Elles sont un peu différentes des autres par l'angle de narration, le trait d'humour ou d'ironie, le très léger espoir qu'on peut y lire. L'écriture générale de ce recueil est comme il est précisé en 4ème de couverture très visuelle : des phrases courtes décrivant la vie quotidienne, les questionnements de tout un chacun, des dialogues qui virent souvent à l'explication, des non-dits, des soucis de compréhension.

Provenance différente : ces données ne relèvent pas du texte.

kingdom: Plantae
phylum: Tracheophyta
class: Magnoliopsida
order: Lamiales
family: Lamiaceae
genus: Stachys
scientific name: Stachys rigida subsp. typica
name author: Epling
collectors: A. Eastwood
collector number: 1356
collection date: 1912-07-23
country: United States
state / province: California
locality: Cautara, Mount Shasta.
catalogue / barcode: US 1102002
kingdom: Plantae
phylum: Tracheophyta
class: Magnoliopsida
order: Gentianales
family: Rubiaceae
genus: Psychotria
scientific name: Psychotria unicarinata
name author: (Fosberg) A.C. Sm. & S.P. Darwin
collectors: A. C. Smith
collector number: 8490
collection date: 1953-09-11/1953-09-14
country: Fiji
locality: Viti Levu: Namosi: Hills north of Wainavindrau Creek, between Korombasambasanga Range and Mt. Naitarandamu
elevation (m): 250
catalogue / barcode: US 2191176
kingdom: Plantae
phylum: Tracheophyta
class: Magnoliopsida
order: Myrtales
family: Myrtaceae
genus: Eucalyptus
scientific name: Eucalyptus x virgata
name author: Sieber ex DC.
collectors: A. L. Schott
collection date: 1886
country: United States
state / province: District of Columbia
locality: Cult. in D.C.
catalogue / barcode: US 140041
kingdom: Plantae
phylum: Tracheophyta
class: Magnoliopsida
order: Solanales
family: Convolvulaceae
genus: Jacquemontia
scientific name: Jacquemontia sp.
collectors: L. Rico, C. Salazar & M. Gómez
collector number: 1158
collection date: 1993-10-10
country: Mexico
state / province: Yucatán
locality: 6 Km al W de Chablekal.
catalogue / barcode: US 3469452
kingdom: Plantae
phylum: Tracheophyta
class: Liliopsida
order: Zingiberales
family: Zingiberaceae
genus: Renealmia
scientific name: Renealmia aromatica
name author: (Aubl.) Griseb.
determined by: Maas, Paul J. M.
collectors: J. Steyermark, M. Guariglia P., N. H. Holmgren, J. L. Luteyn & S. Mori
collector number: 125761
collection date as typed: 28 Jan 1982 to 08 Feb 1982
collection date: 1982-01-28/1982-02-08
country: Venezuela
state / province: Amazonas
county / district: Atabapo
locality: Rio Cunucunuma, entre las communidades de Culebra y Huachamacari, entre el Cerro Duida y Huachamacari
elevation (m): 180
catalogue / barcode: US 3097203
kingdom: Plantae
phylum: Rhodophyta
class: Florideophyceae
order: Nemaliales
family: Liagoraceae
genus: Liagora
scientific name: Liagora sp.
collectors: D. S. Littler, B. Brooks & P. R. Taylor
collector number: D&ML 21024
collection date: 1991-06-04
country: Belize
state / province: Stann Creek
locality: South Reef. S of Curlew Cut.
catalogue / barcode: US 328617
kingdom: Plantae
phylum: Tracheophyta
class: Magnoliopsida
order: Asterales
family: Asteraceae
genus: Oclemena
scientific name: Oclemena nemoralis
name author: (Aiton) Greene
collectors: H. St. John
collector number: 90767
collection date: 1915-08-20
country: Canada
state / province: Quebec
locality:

Si vous êtes motivés, en joie, tentez votre chance, si vous êtes un rien déprimés, je ne suis pas sûr que ce livre soit bon pour le moral, écoutez plutôt la Compagnie Créole...
C'est grinçant, un peu cruel, quelque fois absurde, souvent douloureux, comme ce quotidien que l'on affronte sans cesse. Ce livre est le miroir d'une réalité qui fait mal ou souffrir, la poussière que l'on cache sous le tapis, le bouton que l'on camoufle, le sourire qui essaye d'éluder la tristesse.
"Les petits contretemps" de Gaëlle Héaulme est à la fois tout ça mais aussi un voyage dans une multitudes d'univers ou vies, un regard original et pertinent et surtout un formidable moment de lecture.
En refermant son livre, on retournera chacun à nos vies faites de petites concessions, avec la confirmation que quelques petites nouvelles bien senties sont un formidable remède pour légitimer nos pensées inavouables.